--- Page excerpt Enclosed Below ---
NEW YORK, July 10, 2026, 11:24 (EDT)
MARA Holdings, Inc. NASDAQ:MARA dropped 5.5% to $12.49 in late-morning Nasdaq trade Friday. Shares gave back about 61% of Thursday’s 10% gain as investors considered an SEC filing that set the Texas project-company buyout ceiling at $600 million.
The big capital number here is $2.1 billion. If you put the Texas max together with MARA’s planned $1.5 billion Long Ridge acquisition, the total headline deal value comes to about 44% of MARA’s $4.75 billion market cap. That’s before taking future Matagorda construction into account. This isn’t all due right away—Long Ridge has assumed debt built in, and the Texas payments are linked to hitting development milestones.
Matagorda is a focused play. The site’s planned 2,000 MW makes up 41.7% of the 4,800 MW MARA expects in its portfolio after everything is up and running, including Long Ridge. The goal is to serve high-performance computing like AI and other heavy US data-center work. So far, MARA says only that tenants are interested, with 1,000 MW hoped for in October 2027 and all 2,000 MW by April 2028.
--- End of Enclosed Page excerpt ---
_Exercise instructions_. Continue the news report on MARA Holdings' share drop and its Texas project, picking up after its last sentence.
--- Extracted material Enclosed Below ---
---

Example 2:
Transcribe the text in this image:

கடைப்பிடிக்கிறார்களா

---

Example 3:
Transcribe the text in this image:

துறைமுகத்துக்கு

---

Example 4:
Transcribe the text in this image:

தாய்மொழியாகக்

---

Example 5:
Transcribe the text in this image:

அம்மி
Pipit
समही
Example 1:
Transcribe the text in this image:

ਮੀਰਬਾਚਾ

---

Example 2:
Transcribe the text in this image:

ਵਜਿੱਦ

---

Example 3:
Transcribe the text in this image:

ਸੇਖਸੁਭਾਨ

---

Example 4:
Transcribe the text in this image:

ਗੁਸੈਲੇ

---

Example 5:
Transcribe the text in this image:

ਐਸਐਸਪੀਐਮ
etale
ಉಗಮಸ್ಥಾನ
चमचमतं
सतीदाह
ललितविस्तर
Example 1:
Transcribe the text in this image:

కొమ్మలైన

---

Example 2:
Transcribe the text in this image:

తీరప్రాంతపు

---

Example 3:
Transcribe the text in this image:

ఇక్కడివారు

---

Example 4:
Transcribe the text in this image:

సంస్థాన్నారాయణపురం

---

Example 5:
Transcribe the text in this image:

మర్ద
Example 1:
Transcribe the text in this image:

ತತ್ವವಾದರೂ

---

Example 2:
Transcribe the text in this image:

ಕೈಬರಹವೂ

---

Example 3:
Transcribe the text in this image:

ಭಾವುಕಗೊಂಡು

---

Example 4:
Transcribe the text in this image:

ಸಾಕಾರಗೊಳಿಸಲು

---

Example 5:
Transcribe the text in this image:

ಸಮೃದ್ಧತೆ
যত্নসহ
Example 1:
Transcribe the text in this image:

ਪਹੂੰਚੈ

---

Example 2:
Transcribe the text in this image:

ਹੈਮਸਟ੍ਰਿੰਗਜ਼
--- End of Enclosed Extracted material ---
_Answer space_.
But power rights aren’t the same as rent. Compass Point analysts Michael Donovan and Ed Engel wrote Thursday that companies holding AI data-center assets should get landlord-style valuations, splitting off signed leases from projects that still don’t have customers. Using that logic, Matagorda is still just inventory under development, not an asset producing income.
MARA’s two biggest announced power deals are at different stages in that cycle:
| Project | Status and timing | Power and site scale | Headline consideration | Economics disclosed |
|---|---|---|---|---|
| Matagorda, Texas | Closed on the project July 2. Full power seen in April 2028. | Up to 2,000 MW, site covers over 1,200 acres | Could reach $600 million, based on milestones | No tenant lease details out |
| Long Ridge, Ohio | Deal waiting; close set for H2 2026 | 505 MW gas plant, site may top 1,000 MW | $1.5 billion, includes debt | Annualized adjusted EBITDA about $144 million |
Adjusted EBITDA is the company’s preferred profit metric before interest, tax, depreciation, amortization and certain other items. The figure takes Long Ridge’s second-half 2025 performance and projects it for the full year.
The Texas price isn’t paid upfront; it’s staged. The deal includes several milestones tied to regulatory sign-offs, securing land, power authorization, and a third-party data center lease. If all targets are hit, the purchase comes to $300,000 per planned MW for the project-company stake, before any campus buildout—which MARA hasn’t broken out yet. The full contract will be in the third-quarter filing.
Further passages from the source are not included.